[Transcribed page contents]
---

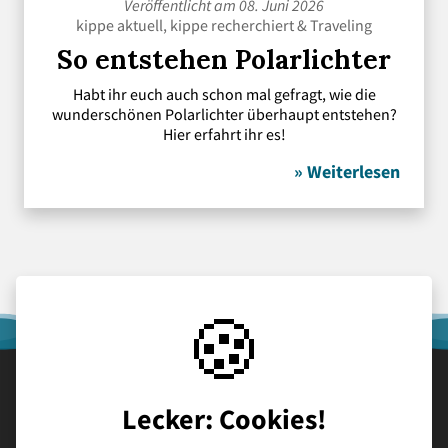
Veröffentlicht am 08. Juni 2026
kippe aktuell
,
kippe recherchiert
&
Traveling
So entstehen Polarlichter
Habt ihr euch auch schon mal gefragt, wie die
wunderschönen Polarlichter überhaupt entstehen?
Hier erfahrt ihr es!
» Weiterlesen
🍪
Lecker: Cookies!
Schulhomepage
Kontakt
Datenschutz
Impressum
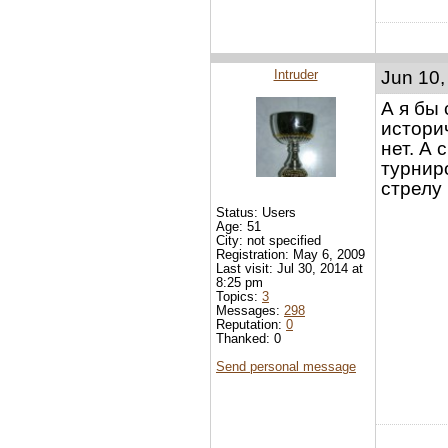
Intruder
Jun 10,
А я бы
истори
нет. А
турнир
стрелу 
Status: Users
Age: 51
City: not specified
Registration: May 6, 2009
Last visit: Jul 30, 2014 at
8:25 pm
Topics:
3
Messages:
298
Reputation:
0
Thanked: 0
Send personal message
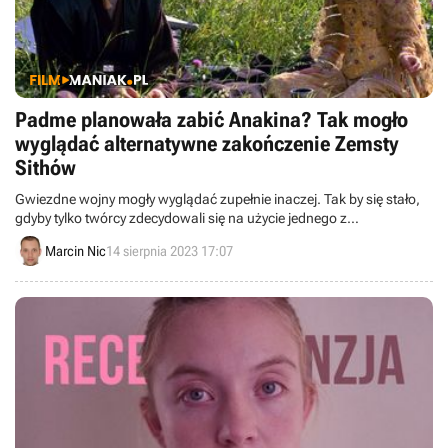
Padme planowała zabić Anakina? Tak mogło
wyglądać alternatywne zakończenie Zemsty
Sithów
Gwiezdne wojny mogły wyglądać zupełnie inaczej. Tak by się stało,
gdyby tylko twórcy zdecydowali się na użycie jednego z
alternatywnych zakończeń.
Marcin Nic
14 sierpnia 2023 17:07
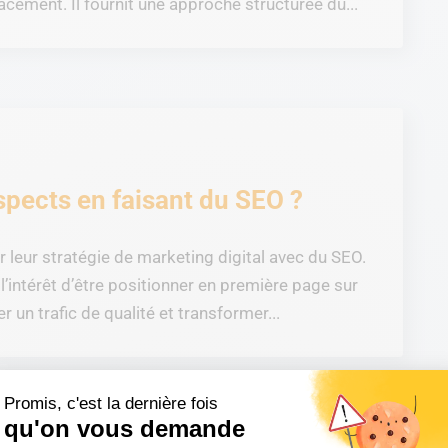
cement. Il fournit une approche structurée du...
pects en faisant du SEO ?
r leur stratégie de marketing digital avec du SEO.
’intérêt d’être positionner en première page sur
r un trafic de qualité et transformer...
Promis, c'est la dernière fois
qu'on vous demande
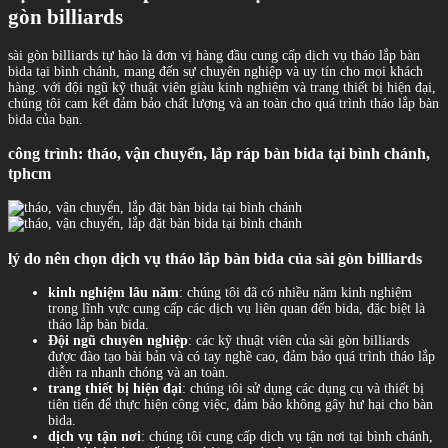
gòn billiards
sài gòn billiards tự hào là đơn vị hàng đầu cung cấp dịch vụ tháo lắp bàn
bida tại bình chánh, mang đến sự chuyên nghiệp và uy tín cho mọi khách
hàng. với đội ngũ kỹ thuật viên giàu kinh nghiệm và trang thiết bị hiện đại,
chúng tôi cam kết đảm bảo chất lượng và an toàn cho quá trình tháo lắp bàn
bida của bạn.
công trình: tháo, vận chuyển, lắp ráp bàn bida tại bình chánh,
tphcm
lý do nên chọn dịch vụ tháo lắp bàn bida của sài gòn billiards
kinh nghiệm lâu năm
: chúng tôi đã có nhiều năm kinh nghiệm
trong lĩnh vực cung cấp các dịch vụ liên quan đến bida, đặc biệt là
tháo lắp bàn bida.
Đội ngũ chuyên nghiệp
: các kỹ thuật viên của sài gòn billiards
được đào tạo bài bản và có tay nghề cao, đảm bảo quá trình tháo lắp
diễn ra nhanh chóng và an toàn.
trang thiết bị hiện đại
: chúng tôi sử dụng các dụng cụ và thiết bị
tiên tiến để thực hiện công việc, đảm bảo không gây hư hại cho bàn
bida.
dịch vụ tận nơi
: chúng tôi cung cấp dịch vụ tận nơi tại bình chánh,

---

> Exercise details
Copy out each line in the records that contains the string "hiện". Count a line only when the letter case matches.

> Reply
hàng. với đội ngũ kỹ thuật viên giàu kinh nghiệm và trang thiết bị hiện đại,
trang thiết bị hiện đại
tiên tiến để thực hiện công việc, đảm bảo không gây hư hại cho bàn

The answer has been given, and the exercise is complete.